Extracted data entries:

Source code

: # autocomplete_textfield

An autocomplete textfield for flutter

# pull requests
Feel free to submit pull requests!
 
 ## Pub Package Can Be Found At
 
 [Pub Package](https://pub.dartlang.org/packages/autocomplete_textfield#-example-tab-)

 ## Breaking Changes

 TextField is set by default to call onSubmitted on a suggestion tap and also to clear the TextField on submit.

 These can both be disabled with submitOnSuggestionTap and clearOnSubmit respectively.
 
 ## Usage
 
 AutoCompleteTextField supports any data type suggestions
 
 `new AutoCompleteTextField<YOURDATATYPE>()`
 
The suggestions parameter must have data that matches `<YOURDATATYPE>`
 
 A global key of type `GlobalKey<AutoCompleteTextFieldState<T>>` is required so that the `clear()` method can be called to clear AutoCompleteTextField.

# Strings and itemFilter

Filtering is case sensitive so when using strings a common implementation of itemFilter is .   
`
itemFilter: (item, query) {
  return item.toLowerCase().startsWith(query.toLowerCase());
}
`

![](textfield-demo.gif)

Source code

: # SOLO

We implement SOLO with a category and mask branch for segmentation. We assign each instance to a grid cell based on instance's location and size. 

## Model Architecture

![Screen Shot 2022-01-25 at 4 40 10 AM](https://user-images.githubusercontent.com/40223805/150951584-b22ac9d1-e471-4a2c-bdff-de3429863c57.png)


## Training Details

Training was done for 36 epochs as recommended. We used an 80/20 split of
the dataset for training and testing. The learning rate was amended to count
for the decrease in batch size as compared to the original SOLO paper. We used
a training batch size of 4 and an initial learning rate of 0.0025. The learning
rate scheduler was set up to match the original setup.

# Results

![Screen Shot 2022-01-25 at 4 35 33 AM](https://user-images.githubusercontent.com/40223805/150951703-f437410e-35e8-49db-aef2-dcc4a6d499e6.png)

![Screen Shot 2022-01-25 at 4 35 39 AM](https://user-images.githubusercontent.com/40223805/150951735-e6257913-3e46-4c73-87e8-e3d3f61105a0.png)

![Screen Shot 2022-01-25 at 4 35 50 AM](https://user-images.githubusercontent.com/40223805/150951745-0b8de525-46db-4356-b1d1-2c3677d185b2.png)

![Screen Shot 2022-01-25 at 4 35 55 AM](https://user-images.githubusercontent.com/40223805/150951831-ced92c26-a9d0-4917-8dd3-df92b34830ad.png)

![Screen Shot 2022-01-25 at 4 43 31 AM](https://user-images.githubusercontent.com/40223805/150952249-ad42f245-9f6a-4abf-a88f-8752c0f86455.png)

- _What is needed_
Please replace "pull requests" with "merge requests" everywhere in the data above, leaving everything else unchanged.

- _Solution for this exercise_
Source code

: # autocomplete_textfield

An autocomplete textfield for flutter

# merge requests
Feel free to submit merge requests!
 
 ## Pub Package Can Be Found At
 
 [Pub Package](https://pub.dartlang.org/packages/autocomplete_textfield#-example-tab-)

 ## Breaking Changes

 TextField is set by default to call onSubmitted on a suggestion tap and also to clear the TextField on submit.

 These can both be disabled with submitOnSuggestionTap and clearOnSubmit respectively.
 
 ## Usage
 
 AutoCompleteTextField supports any data type suggestions
 
 `new AutoCompleteTextField<YOURDATATYPE>()`
 
The suggestions parameter must have data that matches `<YOURDATATYPE>`
 
 A global key of type `GlobalKey<AutoCompleteTextFieldState<T>>` is required so that the `clear()` method can be called to clear AutoCompleteTextField.

# Strings and itemFilter

Filtering is case sensitive so when using strings a common implementation of itemFilter is .   
`
itemFilter: (item, query) {
  return item.toLowerCase().startsWith(query.toLowerCase());
}
`

![](textfield-demo.gif)

Source code

: # SOLO

We implement SOLO with a category and mask branch for segmentation. We assign each instance to a grid cell based on instance's location and size. 

## Model Architecture

![Screen Shot 2022-01-25 at 4 40 10 AM](https://user-images.githubusercontent.com/40223805/150951584-b22ac9d1-e471-4a2c-bdff-de3429863c57.png)


## Training Details

Training was done for 36 epochs as recommended. We used an 80/20 split of
the dataset for training and testing. The learning rate was amended to count
for the decrease in batch size as compared to the original SOLO paper. We used
a training batch size of 4 and an initial learning rate of 0.0025. The learning
rate scheduler was set up to match the original setup.

# Results

![Screen Shot 2022-01-25 at 4 35 33 AM](https://user-images.githubusercontent.com/40223805/150951703-f437410e-35e8-49db-aef2-dcc4a6d499e6.png)

![Screen Shot 2022-01-25 at 4 35 39 AM](https://user-images.githubusercontent.com/40223805/150951735-e6257913-3e46-4c73-87e8-e3d3f61105a0.png)

![Screen Shot 2022-01-25 at 4 35 50 AM](https://user-images.githubusercontent.com/40223805/150951745-0b8de525-46db-4356-b1d1-2c3677d185b2.png)

![Screen Shot 2022-01-25 at 4 35 55 AM](https://user-images.githubusercontent.com/40223805/150951831-ced92c26-a9d0-4917-8dd3-df92b34830ad.png)

![Screen Shot 2022-01-25 at 4 43 31 AM](https://user-images.githubusercontent.com/40223805/150952249-ad42f245-9f6a-4abf-a88f-8752c0f86455.png)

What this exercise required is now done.